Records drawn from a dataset
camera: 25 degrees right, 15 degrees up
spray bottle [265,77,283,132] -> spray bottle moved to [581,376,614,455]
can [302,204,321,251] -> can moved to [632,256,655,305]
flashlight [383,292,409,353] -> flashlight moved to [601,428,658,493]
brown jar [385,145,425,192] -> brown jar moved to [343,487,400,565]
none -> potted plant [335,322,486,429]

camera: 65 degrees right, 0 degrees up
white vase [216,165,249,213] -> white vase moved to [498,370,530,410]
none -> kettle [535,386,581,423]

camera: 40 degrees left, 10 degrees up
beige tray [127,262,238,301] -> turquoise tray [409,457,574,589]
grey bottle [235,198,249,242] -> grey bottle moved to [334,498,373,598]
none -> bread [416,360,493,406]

* * *

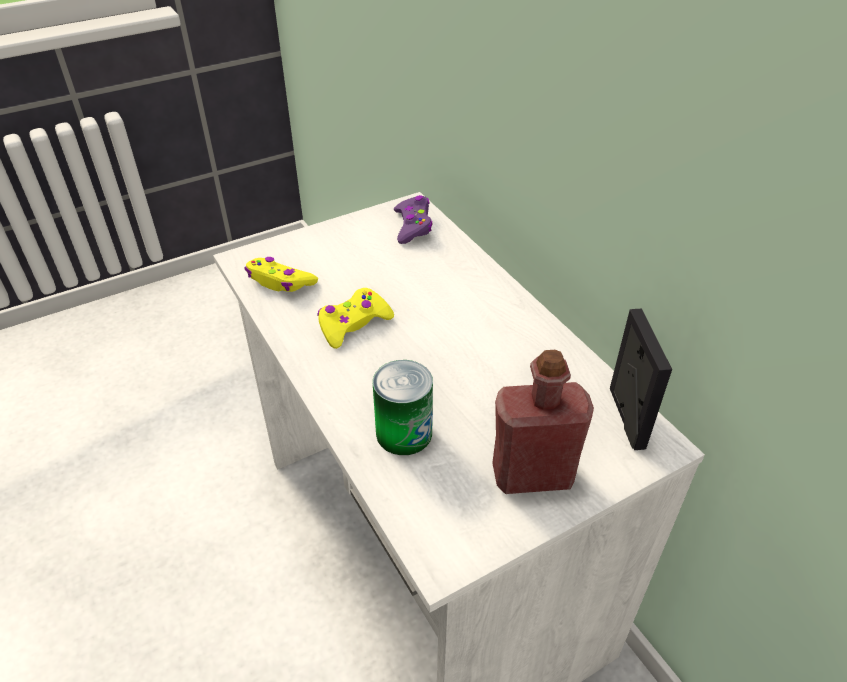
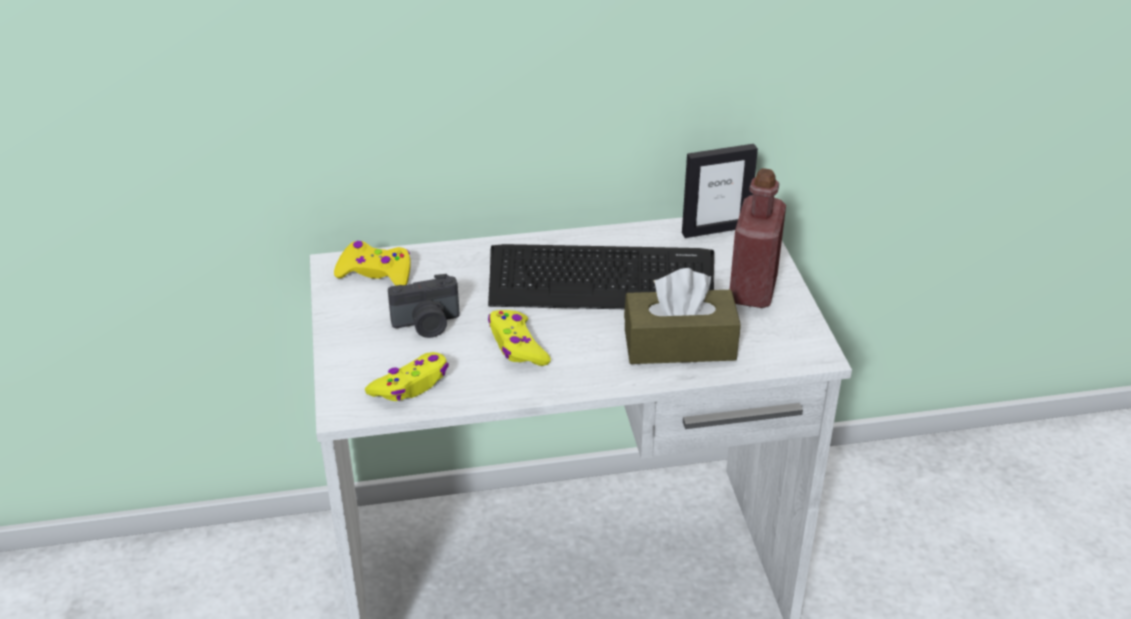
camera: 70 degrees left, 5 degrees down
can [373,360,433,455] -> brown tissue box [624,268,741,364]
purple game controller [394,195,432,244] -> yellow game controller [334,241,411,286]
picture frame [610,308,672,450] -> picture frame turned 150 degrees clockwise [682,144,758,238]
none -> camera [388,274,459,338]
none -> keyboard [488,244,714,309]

§ Work required
Please reproduce, exactly as they appear above, the lines from the line containing "purple game controller" up to and including the line containing "none -> keyboard [488,244,714,309]".

§ Solution for this problem
purple game controller [394,195,432,244] -> yellow game controller [334,241,411,286]
picture frame [610,308,672,450] -> picture frame turned 150 degrees clockwise [682,144,758,238]
none -> camera [388,274,459,338]
none -> keyboard [488,244,714,309]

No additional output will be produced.